======== Provided passage
The English Civil War: A People’s History (Text Only)
Page 28
On 29 October 1643, one of Sir Robert’s servants received a letter asking him to warn his master that Brilliana was seriously ill; she had the stone, then a cough, a fit, apoplexy, lethargy and convulsions. It was probably flu, complicated by stress. Her own servant Samuel More knew that she was dying, and advised that Ned should come to take over. Brilliana died two days later, managing to impress observers with her calm, courage and piety.
This story – of a brave woman alone in enemy territory, making the best of it, but terrified – was Brilliana’s story, as she told it. But there was another way of seeing it; to try to keep the besiegers at bay, Brilliana could sometimes perform the role of the helpless woman, loyal subject of the king, ignorant of politics (which she certainly was not), stuck with defending her home on behalf of her husband as a good woman should. Before her death, in an effort to free her dependants she wrote to Viscount Scudamore for help; he was a Royalist commissioner, but she had some reason to hope that he might not be especially zealous. She expressed bewilderment about her ill-treatment, stressing the country loyalties that bound the gentry together. But by the time her letter reached him, Scudamore felt that those bonds had been severed. He wrote angrily to Robert Harley, saying he believed his wife was being held hostage against Brilliana’s safety and he knew that Parliamentarian forces had plundered his estate at Llanthony, threatening to cut down the trees of Brampton if his trees were destroyed. Friendships and sociabilities of many years’ standing could not withstand the outbreak of a shooting war.
================
Work to complete:
[a] From the passage on Brilliana, quote the text from "The English Civil" up to and including "courage and piety.".
[b] List the qualities of Brilliana that the passage on Brilliana says impressed observers when she died.
[c] Answer these questions using the passage on Brilliana:
(i) On what date did one of Sir Robert's servants receive the letter warning that Brilliana was seriously ill?
(ii) Who did Samuel More advise should come to take over?
(iii) Where was the estate that Parliamentarian forces had plundered, according to Scudamore?
======== Given material
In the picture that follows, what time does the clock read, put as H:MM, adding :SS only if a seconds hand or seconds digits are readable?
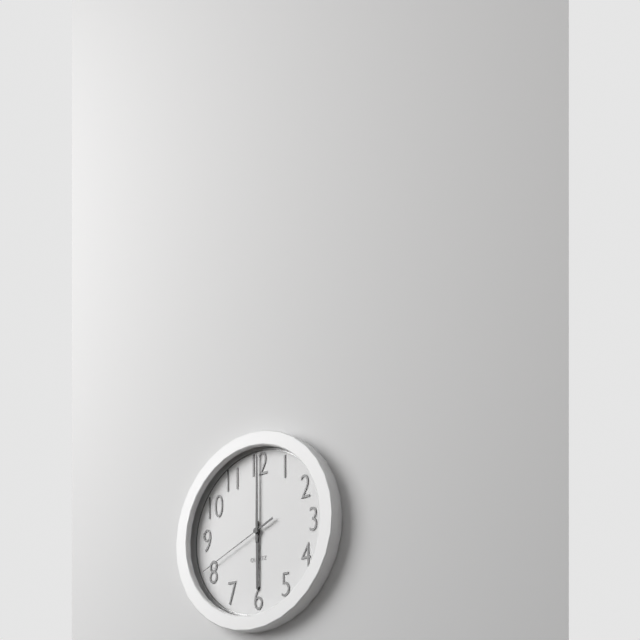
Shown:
================
Task solutions:
[a]
The English Civil War: A People’s History (Text Only)
Page 28
On 29 October 1643, one of Sir Robert’s servants received a letter asking him to warn his master that Brilliana was seriously ill; she had the stone, then a cough, a fit, apoplexy, lethargy and convulsions. It was probably flu, complicated by stress. Her own servant Samuel More knew that she was dying, and advised that Ned should come to take over. Brilliana died two days later, managing to impress observers with her calm, courage and piety.

[b]
- Calm
- Courage
- Piety

[c]
(i) 29 October 1643
(ii) Ned
(iii) Llanthony